Last Updated: 19 February 2013


NOTE: PUBLICATION OF NAMES OR IDENTIFYING PARTICULARS OF COMPLAINANT PROHIBITED BY SS 203 AND 204 OF THE CRIMINAL PROCEDURE ACT 2011.


NOTE: SUPPRESSION OF NAMES OR IDENTIFYING PARTICULARS OF COMPLAINANT'S FAMILY PROHIBITED BY S 202 OF THE CRIMINAL PROCEDURE ACT 2011.

IN THE HIGH COURT OF NEW ZEALAND AUCKLAND REGISTRY

CRI-2012-092-006429 [2012] NZHC 3001


THE QUEEN


v


GARY GRAEME BATEY

Hearing: 13 November 2012

Counsel: L MacDonald for Crown

S Blake for Prisoner

Judgment: 13 November 2012


SENTENCING NOTES OF WOOLFORD J

Solicitors:

Crown Solicitor, Auckland

Mr S Blake, Barrister, Auckland.

R V BATEY HC AK CRI-2012-092-006429 [13 November 2012]

Offences

[1] Mr Batey on 3 October 2012 you pleaded guilty to the following charges:

Offence Date of offence Section / Act Maximum penalty

Sexual violation by rape (representative)

Doing an indecent act on a child under 12 (representative)

Doing an indecent act on a child under 12

Doing an indecent act on a child under 12

Between 6 August 2008 and 24 December 2011

Between 6 August 2008 and 24 December 2011

Between 1 March 2011 and 5 August 2011

Between 6 August 2011 and 24 December 2011

s 128(1)(a) Crimes Act
1961

s 132(3) Crimes
Act 1961

s 132(3) Crimes
Act 1961

s 132(3) Crimes
Act 1961

20 years imprisonment

10 years imprisonment

10 years imprisonment

10 years imprisonment

Facts

[2] I will now say a little about the circumstances of your offending. You and the victim’s father, who I shall refer to as Mr E, were personal friends. He and the victim’s mother had separated and he was the primary caregiver for the victim, who I shall refer to as B, and her brother. The offending began when the victim was around 7 years old and continued up to the age of 10.

[3] Your friendship with Mr E appears to have been a relatively close one. Mr E evidently had a considerable degree of trust in you as is demonstrated by allowing you to babysit both B and her brother and by allowing them to go with you to events without his supervision. At times you would also stay the night at their house. This was the background against which your offending occurred.

[4] The charge of sexually violating the victim is a representative one which covers the numerous instances on which this occurred over the three year period of your offending. The pattern to this offending was fairly similar. It would appear that on most occasions you would wait for anyone who was in the house to fall asleep before going to the victim’s room. At times only her brother was present but on some occasions her father was also in the house.

[5] Once in her room you would wake her, ask her if she wanted “to play” by which you meant engage in sexual activity and proceed to remove her pyjamas. You would then penetrate her genitalia with your penis. These incidents would often end with you ejaculating onto the victim and then leaving her alone. The victim was unable to recall how many times this happened over the course of the three years but it is clear that it was a large number of times.

[6] The representative charge of committing an indecent act also occurred at night. In this case you would ask B the same question and remove her pyjamas but would insert your penis between her legs, near to her vagina and rub it between them without penetrating her genitalia.
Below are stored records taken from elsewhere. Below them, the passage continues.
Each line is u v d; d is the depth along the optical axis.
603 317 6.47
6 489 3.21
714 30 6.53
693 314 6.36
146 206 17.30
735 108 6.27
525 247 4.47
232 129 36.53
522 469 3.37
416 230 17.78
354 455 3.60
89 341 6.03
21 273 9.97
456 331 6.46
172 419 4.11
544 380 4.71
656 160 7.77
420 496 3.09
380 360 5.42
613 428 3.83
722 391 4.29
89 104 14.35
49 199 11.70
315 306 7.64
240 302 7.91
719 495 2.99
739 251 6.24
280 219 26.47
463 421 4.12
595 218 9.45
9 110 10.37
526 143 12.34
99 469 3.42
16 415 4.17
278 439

[7] The third charge refers to a single incident in 2011 when you were looking after E and her brother because her father had been unexpectedly delayed. The victim was watching a movie in your home on your bed under the blankets. You got under the covers with her, removed the clothing from her lower body and rubbed your penis against her genitalia. The victim asked you to stop, which you did.

[8] The final charge relates to events in late 2011. You entered the victim’s room late at night and were told to go away, which you initially did. However, you returned later once the victim had fallen asleep once more. You removed B’s pyjama pants at which point she awoke. She began to scream but you told her to be quiet. You then rubbed yourself against her while holding her from behind.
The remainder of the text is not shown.